## Extrait fourni
#####
LA RAHLA (Amicale des Sahariens)
Le Saharien n° 232– Mars 2020
Source : gallica.bnf.fr / Bibliothèque nationale de France

 

À propos de la météo au Sahara

Depuis des lustres nos concitoyens du midi de la France se sentaient bien proches du Sahara quand d’aventure cet univers, objet de notre curiosité, venait saupoudrer d’un nuage léger d’un sable fin et gracieusement coloré nos campagnes et nos villes. « Un peu de Sahara dans le ciel de France » titrait récemment une de nos pages d’actualité sur ce curieux phénomène. Jusqu’à présent, cette incursion de la sphère saharienne se limitait à cette invasion plutôt sympathique, empreinte d’une certaine poésie ; tout au moins à notre époque, car dans l’Antiquité et au Moyen Âge l’on redoutait cet étrange nuage de « pluie du sang » quand celui-ci était chargé en oxydes ferriques.
#####
## Consigne 1
Indiquez si chacune des affirmations suivantes concorde avec l'extrait sur la météo au Sahara, en répondant par oui ou par non et en citant exactement les mots du texte qui tranchent : (a) dans l'Antiquité et au Moyen Âge, on redoutait le nuage de sable venu du Sahara ; (b) ce sont les habitants du nord de la France qui se sentaient proches du Sahara ; (c) l'extrait présente cette incursion du sable, à notre époque, comme une menace.
## Consigne 2
Réécrivez sous forme de liste le paragraphe de l'extrait sur la météo au Sahara qui commence par « Depuis des lustres », en conservant ses faits principaux.

## Données enregistrées
#####
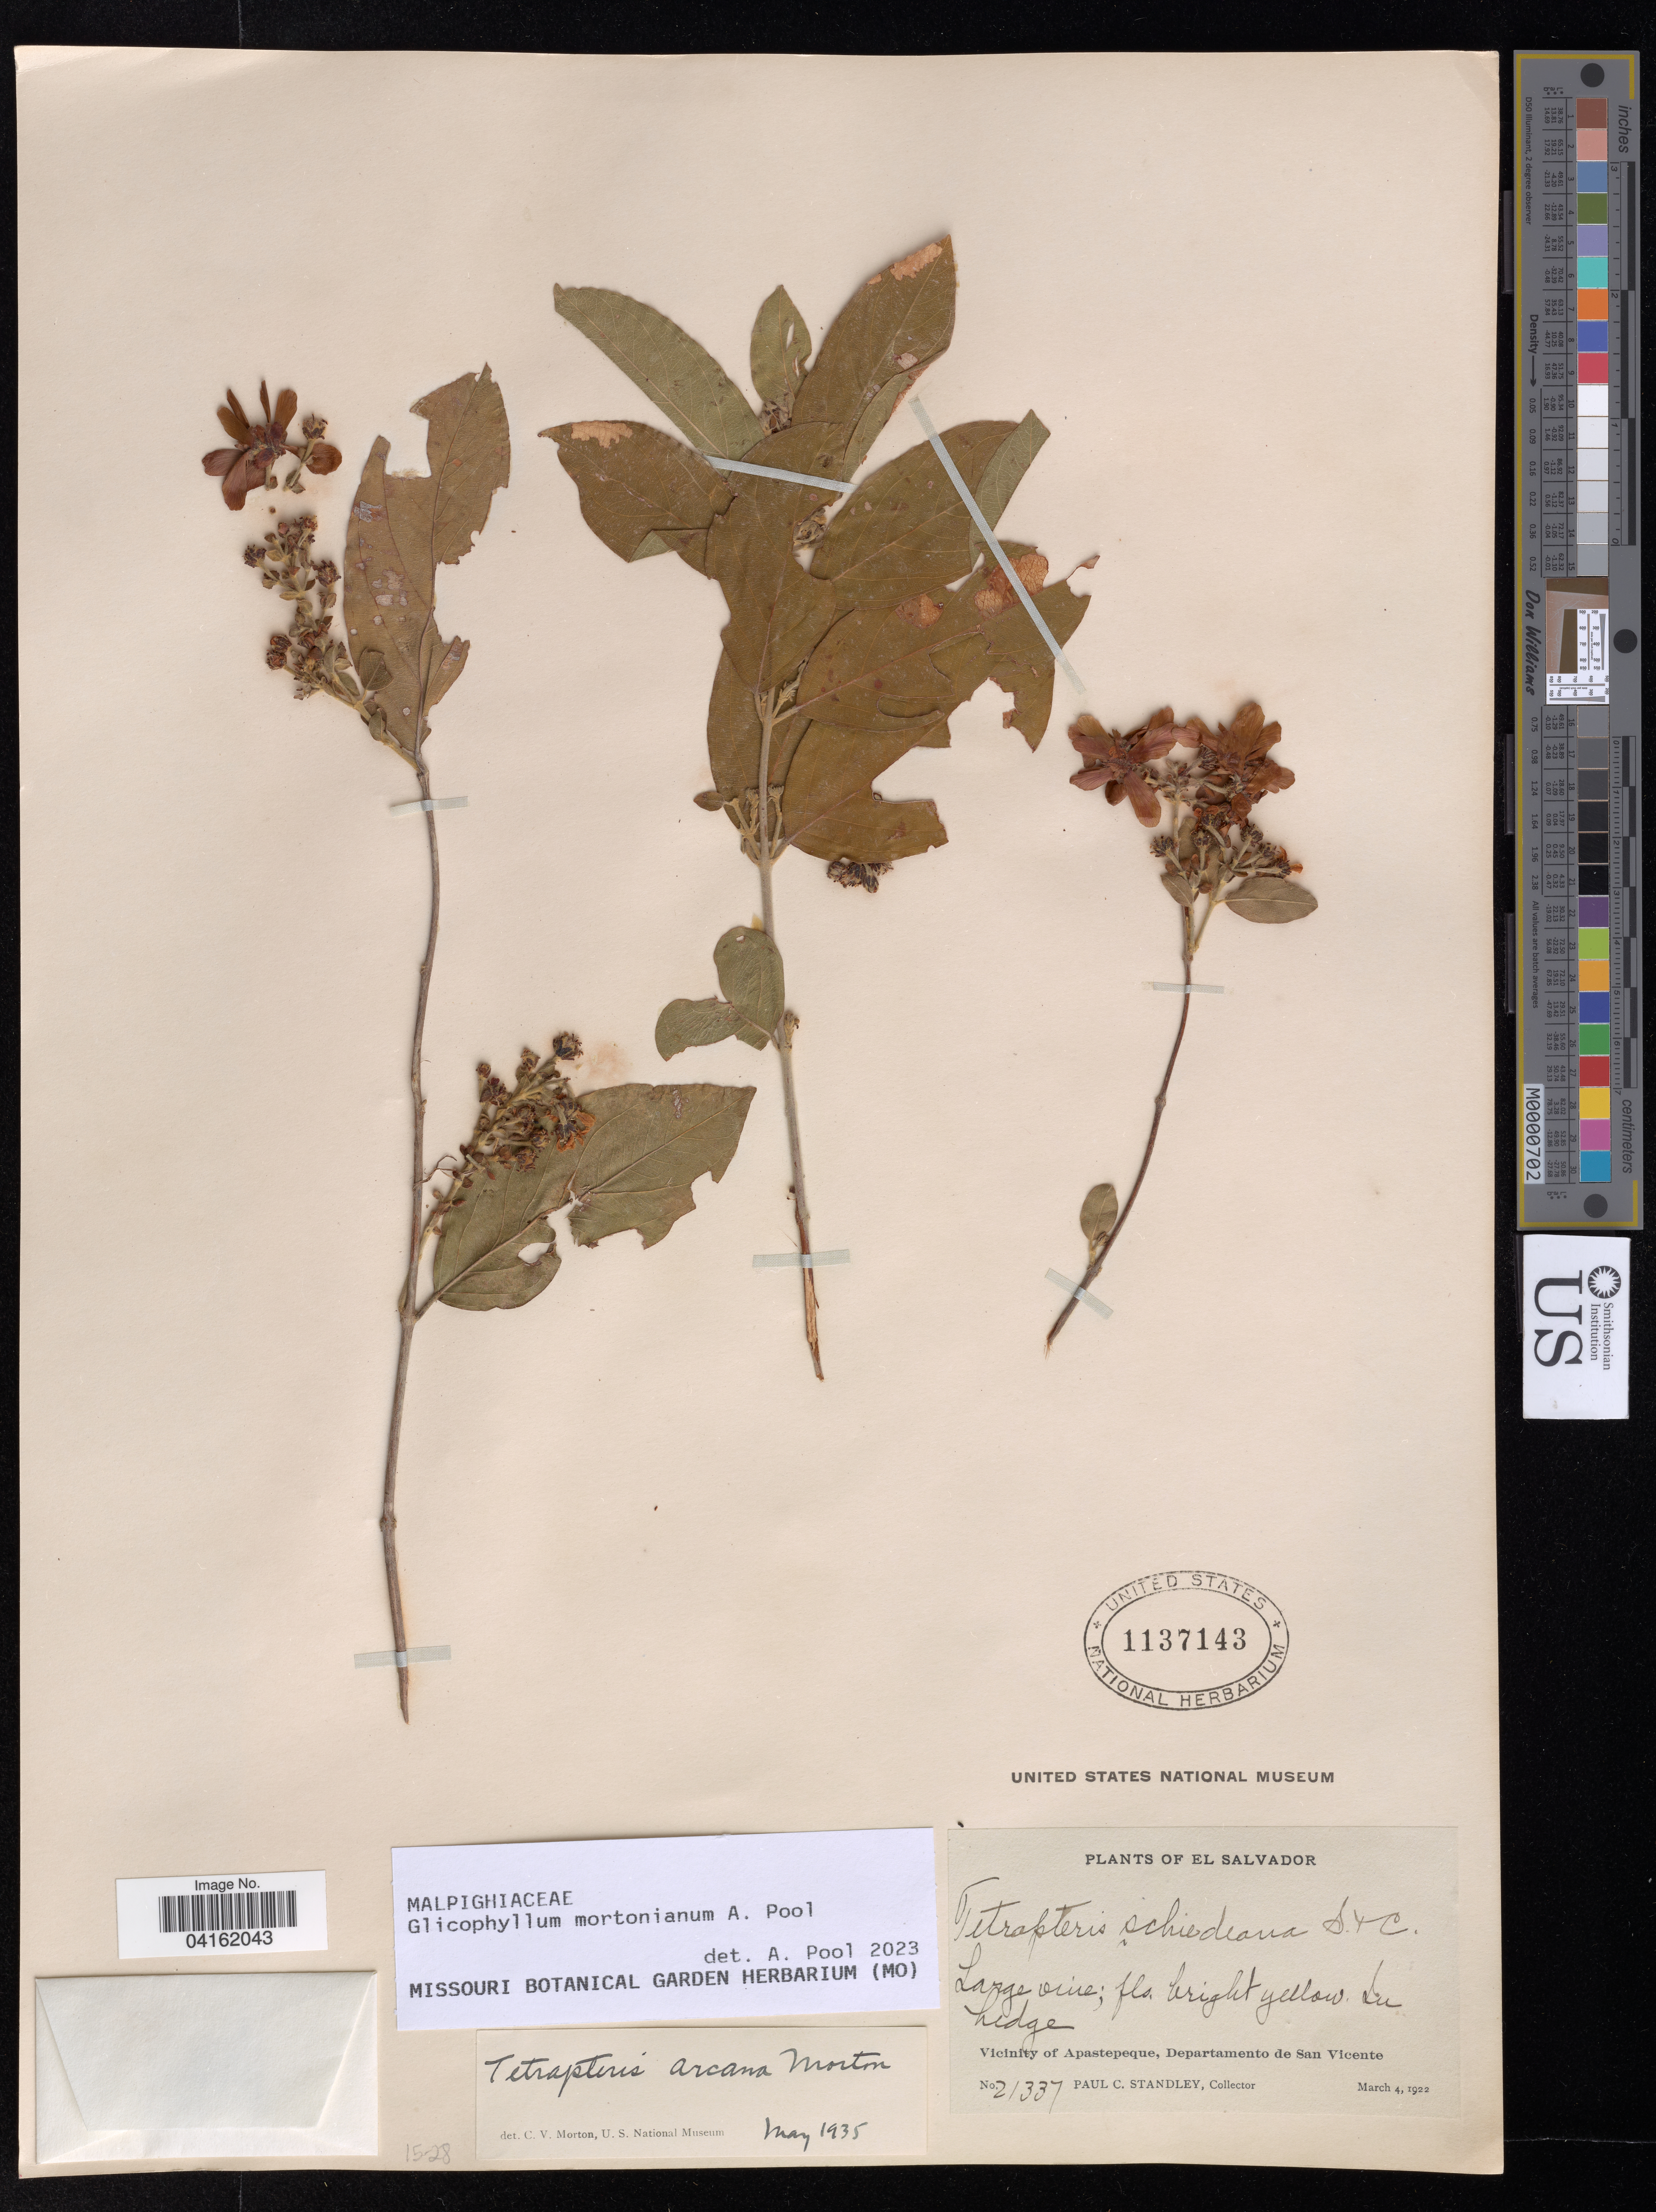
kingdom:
#####
## Corrigé 1
(a) Oui : « dans l’Antiquité et au Moyen Âge l’on redoutait cet étrange nuage »
(b) Non : « nos concitoyens du midi de la France »
(c) Non : « cette invasion plutôt sympathique, empreinte d’une certaine poésie »

## Corrigé 2
- Depuis longtemps, les habitants du midi de la France se sentent proches du Sahara lorsqu'un léger nuage de sable fin et coloré se dépose sur leurs campagnes et leurs villes.
- Une page d'actualité a récemment titré sur ce phénomène « Un peu de Sahara dans le ciel de France ».
- Jusqu'à présent, cette incursion saharienne restait une invasion plutôt sympathique et poétique, du moins à notre époque.
- Dans l'Antiquité et au Moyen Âge, on redoutait ce nuage de « pluie du sang » lorsqu'il était chargé en oxydes ferriques.